You must pass your first year assessment in order to progress to the second year, but the results do not count towards your degree classification. For three year programmes, the assessments in the second and third years contribute to your final degree classification.
Study in North America
This ia a three year programme and the second year is spent studying with one of our renowned partner universities in the USA or Canada.
Current Study Abroad universities:
- Carleton (Ottawa, Canada)
- Toronto (Ontario, Canada)
- Victoria (British Columbia, Canada)
- Iowa State (Ames, Iowa)
- Kansas (Lawrence, Kansas)
- Pittsburgh (Pittsburgh, Pennsylvania)
- Vassar College (Poughkeepsie, New York State)
- William and Mary (Williamsburg, Virginia)
In November of their first year, participating students will be invited to attend a series of meetings at which they will meet the International Officer, and also final year students who have just returned from their year abroad. They will then be asked to give three choices in order of preference and places will be allocated based upon grades, personal statement and references.
Marks obtained at the host university will be converted to Exeter marks. The conversion criteria will be found on the Year Abroad Intranet.

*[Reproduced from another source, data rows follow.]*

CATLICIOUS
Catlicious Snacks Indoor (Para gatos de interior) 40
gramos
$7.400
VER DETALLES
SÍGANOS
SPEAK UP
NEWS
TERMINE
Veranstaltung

Our English graduates have an excellent reputation with graduate recruiters and our students and graduates compete very successfully in the employment market. Six months after graduation 93.4%* of our English graduates are employed or in further study.
Studying English at the University of Exeter provides you with skills that are attractive to employers and relevant for a wide range of careers. Oral and written communication is at the heart of our programme and you will learn to present your ideas in a range of formats. You will also develop strong research and analytical skills, the ability to problem solve and make informed decisions. Through a balance of independent study and teamwork you will learn to manage your time and workload effectively.

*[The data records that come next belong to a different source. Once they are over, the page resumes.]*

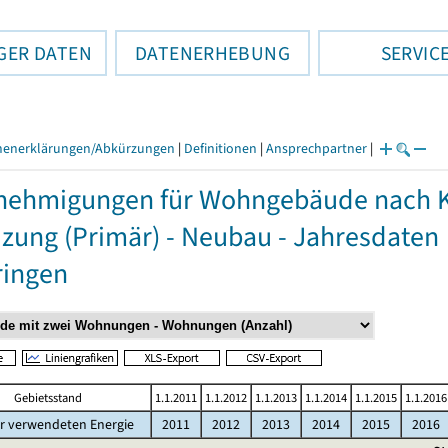
GER DATEN
DATENERHEBUNG
SERVIC
henerklärungen/Abkürzungen
|
Definitionen
|
Ansprechpartner
|
ehmigungen für Wohngebäude nach Kr
izung (Primär) - Neubau - Jahresdaten
ringen
Gebietsstand
1.1.2011
1.1.2012
1.1.2013
1.1.2014
1.1.2015
1.1.2016
r verwendeten Energie
2011
2012
2013
2014
2015
2016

Our students have progressed to a broad range of work sectors including education, the Arts, publishing, media, business, finance and law.
*First–degree University of Exeter graduates of English. HESA Performance Indicator sourced from the DLHE survey 2010/11.
Individual modules include activities that are relevant to careers in the Arts sector: you will have the opportunity to study creative writing, to compose theatre and film reviews, to contribute to online blogs and to submit work to a variety of student publications.
The opportunity to study abroad provides a great way to demonstrate to employers your adaptability, independence and resourcefulness.
The University is host to the successful journal Riptide, a bi-annual anthology of new short fiction. Publishing the work of both established and emerging writers, Riptide has previously published the work of students at all levels of study.
Employers and alumni
There are lots of opportunities to hear from employers and alumni about the career options available. This year speakers included
- Anna Webber, Literary Agent
- Narinder Minhas, TV Producer, OR Media
- Tim Gay, Freelance PR Consultant
Our Career Zone provides the support you need to prepare for your future career. You can participate in practical sessions to develop your skills, access paid internships and volunteering opportunities, explore postgraduate study options, meet prospective employers, get one-to-one advice and learn how to secure the right job for you.